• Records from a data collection
───

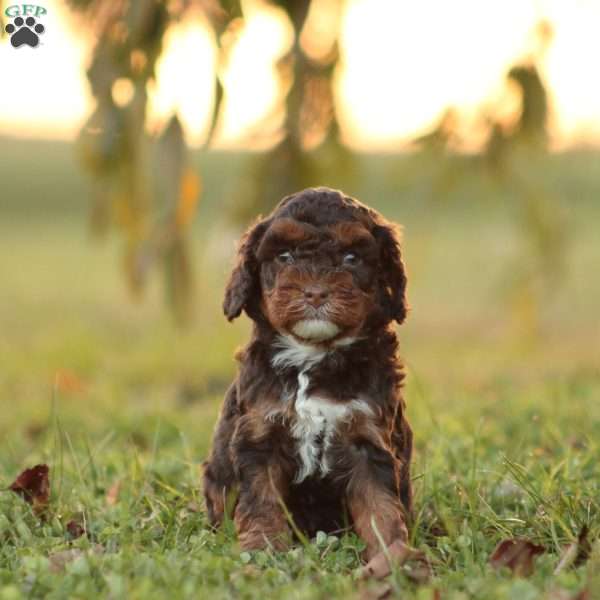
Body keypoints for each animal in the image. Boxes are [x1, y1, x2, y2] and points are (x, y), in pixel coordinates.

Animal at [203, 188, 412, 564]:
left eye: (351, 258)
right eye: (284, 256)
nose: (315, 292)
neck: (315, 358)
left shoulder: (368, 438)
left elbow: (381, 506)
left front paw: (391, 555)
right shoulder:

───

• Task prompt
Scan the entries above, and wherever a line holds the string "left", copy it.

• The completed task
left eye: (351, 258)
left shoulder: (368, 438)
left elbow: (381, 506)
left front paw: (391, 555)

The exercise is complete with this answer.